A former star prosecutor who admitted providing sensitive information to Orange County's biggest methamphetamine dealer was released from custody Monday after almost three years of imprisonment.
Bryan Ray Kazarian, 37, left federal court in Santa Ana on Monday evening to cheers and hugs from more than 60 friends and relatives. Kazarian, who wept as he hugged his wife, Tanya, had been held in an undisclosed prison because authorities feared he might become a target of the drug dealer or others. On at least one occasion, he was attacked by a gang member, his lawyer said.
Kazarian is the first Orange County prosecutor convicted of a crime in 30 years. Although the State Bar of California has classified Kazarian as "not entitled to practice law," the former prosecutor has appealed that decision.
Kazarian's colleagues described him as a successful gang prosecutor. He came under suspicion when authorities discovered his friendship with John David Ward, a high-rolling gambler and head of a large methamphetamine ring based in California and Hawaii.
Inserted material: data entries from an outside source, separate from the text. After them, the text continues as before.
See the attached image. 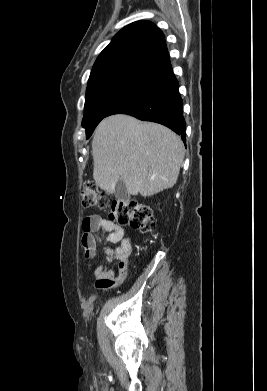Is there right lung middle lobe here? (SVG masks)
<instances>
[{
    "label": "right lung middle lobe",
    "mask_w": 267,
    "mask_h": 391,
    "mask_svg": "<svg viewBox=\"0 0 267 391\" xmlns=\"http://www.w3.org/2000/svg\"><path fill=\"white\" fill-rule=\"evenodd\" d=\"M152 76L119 72L88 81L82 126L88 139L98 123L121 101L149 81Z\"/></svg>",
    "instance_id": "dd1d6c3e"
}]
</instances>
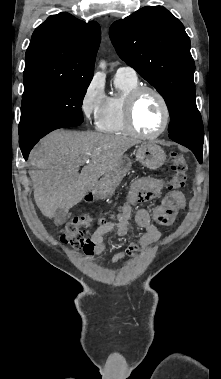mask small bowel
Returning a JSON list of instances; mask_svg holds the SVG:
<instances>
[{
  "mask_svg": "<svg viewBox=\"0 0 221 379\" xmlns=\"http://www.w3.org/2000/svg\"><path fill=\"white\" fill-rule=\"evenodd\" d=\"M164 180L155 177H142L136 180L128 193L116 221L102 223L91 235L84 251L88 256L101 254L105 249V236L114 233L117 236H125L128 233L130 220L132 219V205L159 196L164 188ZM185 208V196L180 191L169 192L162 203L154 209V220L162 225L169 226L173 223L177 213ZM135 223L142 229L139 241H130L125 251L116 253L111 263L130 261L138 256L141 249H147L156 243L161 232L152 222L151 215L145 209H139L134 215Z\"/></svg>",
  "mask_w": 221,
  "mask_h": 379,
  "instance_id": "small-bowel-1",
  "label": "small bowel"
}]
</instances>
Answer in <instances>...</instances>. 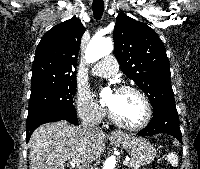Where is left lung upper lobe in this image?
I'll return each instance as SVG.
<instances>
[{"label":"left lung upper lobe","instance_id":"5c2ea615","mask_svg":"<svg viewBox=\"0 0 200 169\" xmlns=\"http://www.w3.org/2000/svg\"><path fill=\"white\" fill-rule=\"evenodd\" d=\"M113 38L121 71L148 96L153 109L175 106L165 46L155 31L120 13Z\"/></svg>","mask_w":200,"mask_h":169}]
</instances>
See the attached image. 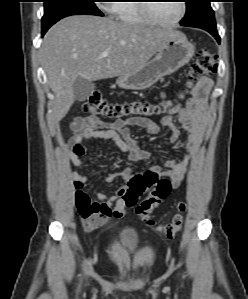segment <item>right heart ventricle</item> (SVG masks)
Returning <instances> with one entry per match:
<instances>
[{"instance_id":"1","label":"right heart ventricle","mask_w":248,"mask_h":299,"mask_svg":"<svg viewBox=\"0 0 248 299\" xmlns=\"http://www.w3.org/2000/svg\"><path fill=\"white\" fill-rule=\"evenodd\" d=\"M131 1L123 0L111 5L112 14L123 24L132 26H147L151 22L147 20L140 9V5Z\"/></svg>"}]
</instances>
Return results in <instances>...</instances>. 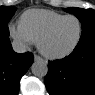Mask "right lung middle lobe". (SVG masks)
Returning <instances> with one entry per match:
<instances>
[{
	"label": "right lung middle lobe",
	"mask_w": 95,
	"mask_h": 95,
	"mask_svg": "<svg viewBox=\"0 0 95 95\" xmlns=\"http://www.w3.org/2000/svg\"><path fill=\"white\" fill-rule=\"evenodd\" d=\"M15 11L16 8L13 6H0V34L9 35L7 24Z\"/></svg>",
	"instance_id": "1"
}]
</instances>
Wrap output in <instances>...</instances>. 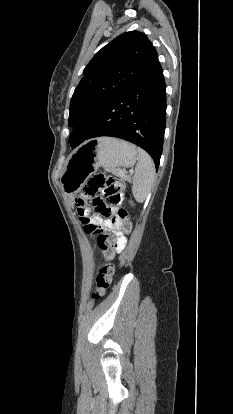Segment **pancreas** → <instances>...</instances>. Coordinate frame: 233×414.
<instances>
[{
  "label": "pancreas",
  "mask_w": 233,
  "mask_h": 414,
  "mask_svg": "<svg viewBox=\"0 0 233 414\" xmlns=\"http://www.w3.org/2000/svg\"><path fill=\"white\" fill-rule=\"evenodd\" d=\"M117 176L121 177L124 180H129V178L124 174V172H121L120 170H117L114 172Z\"/></svg>",
  "instance_id": "pancreas-1"
}]
</instances>
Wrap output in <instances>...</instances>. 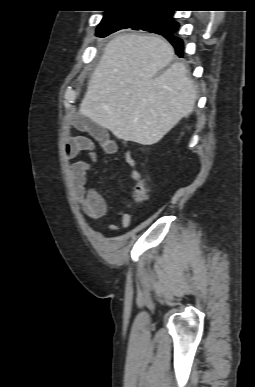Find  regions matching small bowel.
<instances>
[{
    "label": "small bowel",
    "mask_w": 255,
    "mask_h": 387,
    "mask_svg": "<svg viewBox=\"0 0 255 387\" xmlns=\"http://www.w3.org/2000/svg\"><path fill=\"white\" fill-rule=\"evenodd\" d=\"M71 129L86 132L92 138L96 139L103 151L107 154H115L119 150V144L110 138L107 130L84 116H75L69 121ZM89 153V160H78L71 164L70 182L71 192L74 200L81 206L83 212L90 218L97 219L104 216L108 211V204L102 194L95 188H88L87 174L96 160L93 152V142L90 137L84 135L70 134L65 143V154L70 160L75 159L81 152ZM125 162L131 168L128 176L132 181H138L141 177L137 169V162L129 151H125ZM121 219V228L126 229L130 225V215L124 211L118 212ZM120 228L116 225H110L108 231L116 232Z\"/></svg>",
    "instance_id": "obj_1"
}]
</instances>
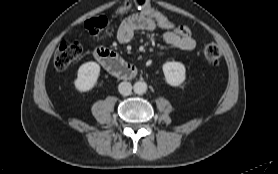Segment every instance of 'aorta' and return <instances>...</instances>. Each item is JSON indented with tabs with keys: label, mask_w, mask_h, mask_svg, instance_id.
Here are the masks:
<instances>
[{
	"label": "aorta",
	"mask_w": 278,
	"mask_h": 174,
	"mask_svg": "<svg viewBox=\"0 0 278 174\" xmlns=\"http://www.w3.org/2000/svg\"><path fill=\"white\" fill-rule=\"evenodd\" d=\"M133 89L137 94H144L147 91V84L144 81H138L134 84Z\"/></svg>",
	"instance_id": "762f6f07"
}]
</instances>
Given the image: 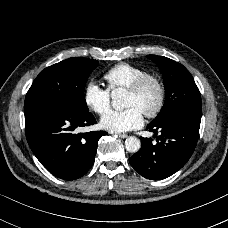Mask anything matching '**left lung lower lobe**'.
I'll use <instances>...</instances> for the list:
<instances>
[{
	"mask_svg": "<svg viewBox=\"0 0 228 228\" xmlns=\"http://www.w3.org/2000/svg\"><path fill=\"white\" fill-rule=\"evenodd\" d=\"M201 117L179 113L147 128L154 133L160 129L157 143L140 137L141 149L129 158L131 166L143 177L152 180L167 178L181 169L197 144ZM156 137V134H154Z\"/></svg>",
	"mask_w": 228,
	"mask_h": 228,
	"instance_id": "left-lung-lower-lobe-1",
	"label": "left lung lower lobe"
}]
</instances>
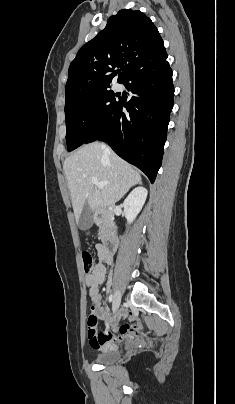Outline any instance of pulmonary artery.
Here are the masks:
<instances>
[{"instance_id": "pulmonary-artery-1", "label": "pulmonary artery", "mask_w": 235, "mask_h": 404, "mask_svg": "<svg viewBox=\"0 0 235 404\" xmlns=\"http://www.w3.org/2000/svg\"><path fill=\"white\" fill-rule=\"evenodd\" d=\"M116 89H117V90H120V89H121V85L117 84V85H116Z\"/></svg>"}]
</instances>
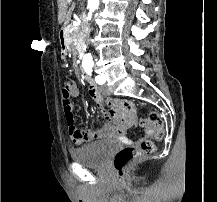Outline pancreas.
<instances>
[{
	"label": "pancreas",
	"instance_id": "pancreas-1",
	"mask_svg": "<svg viewBox=\"0 0 217 202\" xmlns=\"http://www.w3.org/2000/svg\"><path fill=\"white\" fill-rule=\"evenodd\" d=\"M71 28H75V25H72L70 27H67V30H71ZM83 40V36L80 32V28L78 26L77 30H73V32H71L69 38H68V42H69V46L71 48V50H75V52H77L78 50V46L79 44H81ZM81 50V48H80Z\"/></svg>",
	"mask_w": 217,
	"mask_h": 202
}]
</instances>
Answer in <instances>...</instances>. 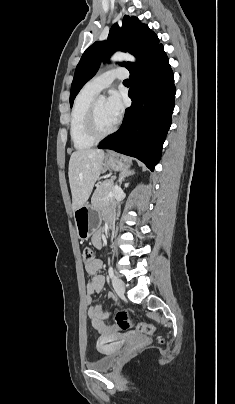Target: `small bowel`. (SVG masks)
Listing matches in <instances>:
<instances>
[{
  "instance_id": "obj_1",
  "label": "small bowel",
  "mask_w": 235,
  "mask_h": 404,
  "mask_svg": "<svg viewBox=\"0 0 235 404\" xmlns=\"http://www.w3.org/2000/svg\"><path fill=\"white\" fill-rule=\"evenodd\" d=\"M94 246L99 247L101 244V233L96 232L92 238ZM102 267V261L99 259L93 260L86 265V271L92 275L91 281L86 286L88 294V315L91 318L92 326L101 334L100 341L117 337V329L115 326H109L106 324V320L112 316V312H106L102 305L94 303L91 296L95 293H99L104 286V277L98 274V271Z\"/></svg>"
}]
</instances>
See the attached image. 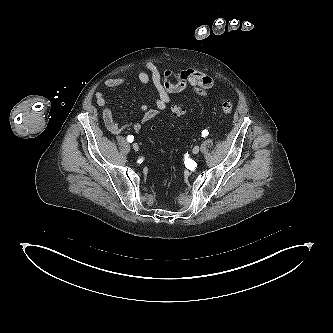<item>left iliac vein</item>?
I'll list each match as a JSON object with an SVG mask.
<instances>
[{
    "mask_svg": "<svg viewBox=\"0 0 333 333\" xmlns=\"http://www.w3.org/2000/svg\"><path fill=\"white\" fill-rule=\"evenodd\" d=\"M199 150H200L199 146H195L193 148L192 152H193V154H198Z\"/></svg>",
    "mask_w": 333,
    "mask_h": 333,
    "instance_id": "1",
    "label": "left iliac vein"
}]
</instances>
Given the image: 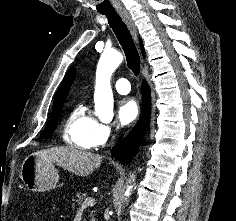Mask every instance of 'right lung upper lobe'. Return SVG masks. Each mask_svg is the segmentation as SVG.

U.S. attorneys described him as the county's biggest methamphetamine dealer.
Kazarian allegedly accepted free trips to Las Vegas in exchange for providing Ward with information about investigations involving the drug ring. After becoming suspicious of Kazarian, the district attorney's office created fictitious information about a nonexistent informant in the Ward case to see if Kazarian would leak it. He did.
In 1999, Kazarian was charged after authorities recorded incriminating cell phone conversations between him and Ward.
Kazarian pleaded guilty to a single federal drug-trafficking conspiracy charge and agreed to provide key testimony at Ward's trial. After a long trial at which Kazarian testified for an entire day, Ward was convicted on multiple counts of narcotics violations and money laundering. He was sentenced in February to life in prison without possibility of parole.
Authorities had wanted to wait until after Ward's trial to sentence Kazarian, who was held in custody because of fears that he was a flight risk.
On Monday, Kazarian appeared in shackles before U.S. District Judge Gary L. Taylor for sentencing. Assistant U.S. Atty. James Spertus said Kazarian had already served the slightly more than three-year sentence prosecutors had recommended.
The former prosecutor said he regretted his misconduct. "I'm deeply remorseful for abusing my position of trust," Kazarian said. "I let John Ward manipulate me.... I never had any intent to harm anyone in my office or anyone in law enforcement. For those who think I put them in danger, I apologize to them."
Kazarian says he was duped by Ward and didn't initially realize he was a drug dealer.